Thursdays have become known as Steeplechase Days. But the racetrack tried something new this Thursday that fell flat on its face.
The inaugural International Day, a promotional event aimed to replace and expand on the upbeat Irish Day, was a snoozer. Imagine belly dancers instead of cute little girls in bubbly wigs tapping in step with music to which you can clap your hands. There were nationalities other than Irish represented but they hardly had the same kind of connection to the sport or enabled people to pretend as if it was St. Patrick’s Day, a time for kicking up your heels and having fun.
Fans snapping shots of the belly dancers from Nataraja Dance Company of Clifton Park, NY.
Bagpiper Bill Munro, representing the Schenectady Pipe Band, played an American set in which "Do Your Ears Hang Low," a song heard every afternoon in the streets of Saratoga Springs from an ice cream truck.

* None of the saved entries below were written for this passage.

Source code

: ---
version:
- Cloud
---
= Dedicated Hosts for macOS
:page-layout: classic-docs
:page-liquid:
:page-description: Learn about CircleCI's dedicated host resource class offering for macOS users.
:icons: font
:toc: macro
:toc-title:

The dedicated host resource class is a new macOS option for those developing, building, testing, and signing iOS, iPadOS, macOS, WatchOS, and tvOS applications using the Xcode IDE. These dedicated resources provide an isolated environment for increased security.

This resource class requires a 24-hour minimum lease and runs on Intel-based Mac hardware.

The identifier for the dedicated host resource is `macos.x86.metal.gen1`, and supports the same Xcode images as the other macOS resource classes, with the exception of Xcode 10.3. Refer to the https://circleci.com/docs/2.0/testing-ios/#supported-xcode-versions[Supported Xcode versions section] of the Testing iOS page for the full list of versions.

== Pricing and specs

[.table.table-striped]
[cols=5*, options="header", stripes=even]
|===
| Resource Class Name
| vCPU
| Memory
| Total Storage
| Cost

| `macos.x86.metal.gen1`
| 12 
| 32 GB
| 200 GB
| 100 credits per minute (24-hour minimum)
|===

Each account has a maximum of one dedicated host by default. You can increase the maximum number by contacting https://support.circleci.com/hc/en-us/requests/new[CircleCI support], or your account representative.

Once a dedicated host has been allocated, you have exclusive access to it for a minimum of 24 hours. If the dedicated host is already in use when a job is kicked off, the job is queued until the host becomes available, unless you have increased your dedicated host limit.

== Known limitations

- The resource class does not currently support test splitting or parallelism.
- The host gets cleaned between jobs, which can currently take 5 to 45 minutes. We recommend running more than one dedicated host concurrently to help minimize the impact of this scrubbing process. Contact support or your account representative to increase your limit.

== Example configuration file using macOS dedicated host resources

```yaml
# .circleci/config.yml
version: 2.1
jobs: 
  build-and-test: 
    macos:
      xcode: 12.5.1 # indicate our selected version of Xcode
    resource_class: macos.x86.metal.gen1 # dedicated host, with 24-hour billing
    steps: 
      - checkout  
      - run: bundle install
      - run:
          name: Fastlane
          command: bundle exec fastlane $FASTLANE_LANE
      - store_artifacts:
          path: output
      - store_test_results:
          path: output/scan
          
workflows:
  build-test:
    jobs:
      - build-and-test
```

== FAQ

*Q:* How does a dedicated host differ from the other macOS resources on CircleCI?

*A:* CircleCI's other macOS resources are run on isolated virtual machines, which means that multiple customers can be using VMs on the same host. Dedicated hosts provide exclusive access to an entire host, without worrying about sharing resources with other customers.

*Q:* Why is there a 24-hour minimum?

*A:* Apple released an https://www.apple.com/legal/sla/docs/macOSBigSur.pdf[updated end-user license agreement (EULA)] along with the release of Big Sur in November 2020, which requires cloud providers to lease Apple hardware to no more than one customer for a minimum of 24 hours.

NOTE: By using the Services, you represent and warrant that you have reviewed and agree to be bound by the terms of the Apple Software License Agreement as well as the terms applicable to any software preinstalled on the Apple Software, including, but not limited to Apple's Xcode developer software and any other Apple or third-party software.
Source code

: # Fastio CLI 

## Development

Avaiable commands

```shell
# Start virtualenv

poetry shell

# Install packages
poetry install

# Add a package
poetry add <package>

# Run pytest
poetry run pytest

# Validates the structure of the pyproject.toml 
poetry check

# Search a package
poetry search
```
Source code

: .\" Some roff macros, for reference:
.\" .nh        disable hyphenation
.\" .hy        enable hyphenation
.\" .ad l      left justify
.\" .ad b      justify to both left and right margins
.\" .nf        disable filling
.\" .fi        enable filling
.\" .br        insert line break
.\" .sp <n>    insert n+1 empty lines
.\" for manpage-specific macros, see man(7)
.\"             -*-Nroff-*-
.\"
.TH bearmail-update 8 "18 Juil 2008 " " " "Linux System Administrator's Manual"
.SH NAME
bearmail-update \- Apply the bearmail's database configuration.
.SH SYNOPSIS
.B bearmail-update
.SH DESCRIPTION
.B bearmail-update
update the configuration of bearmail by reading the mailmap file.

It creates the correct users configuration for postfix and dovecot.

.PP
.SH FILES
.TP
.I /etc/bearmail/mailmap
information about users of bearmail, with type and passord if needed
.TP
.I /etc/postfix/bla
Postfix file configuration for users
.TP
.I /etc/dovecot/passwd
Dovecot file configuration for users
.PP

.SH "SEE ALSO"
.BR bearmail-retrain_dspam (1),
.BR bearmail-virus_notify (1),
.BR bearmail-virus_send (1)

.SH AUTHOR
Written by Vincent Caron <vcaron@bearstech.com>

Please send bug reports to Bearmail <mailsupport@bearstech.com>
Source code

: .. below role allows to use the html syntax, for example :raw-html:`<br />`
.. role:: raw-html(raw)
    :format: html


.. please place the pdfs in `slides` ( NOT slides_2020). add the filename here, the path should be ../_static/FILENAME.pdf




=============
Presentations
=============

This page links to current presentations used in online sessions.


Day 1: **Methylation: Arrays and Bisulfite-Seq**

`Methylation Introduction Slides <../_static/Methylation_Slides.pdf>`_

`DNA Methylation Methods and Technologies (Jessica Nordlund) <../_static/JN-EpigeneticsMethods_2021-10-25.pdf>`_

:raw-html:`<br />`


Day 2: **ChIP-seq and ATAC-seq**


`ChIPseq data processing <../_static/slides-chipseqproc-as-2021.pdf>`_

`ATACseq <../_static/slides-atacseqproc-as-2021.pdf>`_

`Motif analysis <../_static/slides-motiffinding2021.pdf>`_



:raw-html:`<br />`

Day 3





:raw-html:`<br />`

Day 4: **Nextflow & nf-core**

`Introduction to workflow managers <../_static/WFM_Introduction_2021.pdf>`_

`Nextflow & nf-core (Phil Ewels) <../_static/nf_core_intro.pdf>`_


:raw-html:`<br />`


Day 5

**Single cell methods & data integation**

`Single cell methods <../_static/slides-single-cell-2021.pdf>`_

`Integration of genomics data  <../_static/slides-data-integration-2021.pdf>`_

One can applaud the authorities for attempting to establish the racecourse’s least appealing area as someplace to explore by situating the activities tent at the far north end of the grandstand. But hosting the countries of Armenia, India, Ireland, Italy, Taiwan and the Ukraine there didn’t whet the appetites of visitors for the paltry offerings that the constituents manning the booths of these countries had to offer.
Flags of countries represented in the International Day festivities tent have few people to salute them.
It was humid and overcast when the races began. Take Her Tothe Top, trained by Jack Fisher, won the $75,000 Mrs. Ogden Phipps Handicap over hurdles. Fisher’s having an excellent meet. But there was an accident that resulted that put one jockey in Saratoga Hospital for a possible concussion. Archibald Kingsley Jr. was unseated when his mount, Hunter Forward, failed to clear the third fence. Two other horses left the course before attempting the ninth fence in the 2 1/16 mile race.
Jockey Joe Rocco, Jr., who like Fisher seems to be enjoying it here, rode the winner of the second race. Once the vet scratched Point Taken, there were only four horses remaining to run in race three. Speightcity finished last, 35 lengths behind. Windswept, a bay son of Arch, won the 1 1/8 allowance optional claimer event on the dirt with Jose Lezcano aboard.
Lezcano won the sixth, named the $80,000 International Day purse, too. Fittingly, he rode Kanturk Kid, a horse named after a town in the northwest of County Cork, Ireland trained by Kathleen O’Connell. Javier Castellano, a prior seasonal Saratoga champion, was aboard the winners of the fourth, fifth and ninth.
The ninth, by the way, was another of those New York Stallion Series stakes – this one in the “Statue of Liberty Division.” Frosty Bay, a dark bay 3-year-old filly by Frost Giant, finished fastest in the $100,000 race. The skies opened up in a downpour for the eighth leaving the turf course in a yielding condition. Race caller Tom Durkin wasn’t able to call Frosty Bay home. He left the booth early for SPAC to narrate a special segment performed by guest conductor Keith Lockhart and the Philadelphia Orchestra to honor the 150th Anniversary of horse racing.
Dennis Gort of Delmar, NY earned the $100,000 top prize with his final bet of the two-day Daily Racing Form/NTRA National Handicapping Championship being held in The Carousel.
Vic Zast has attended the races in Saratoga for 49 straight summers. He’s of an Eastern European ancestry that wasn’t represented at International Day.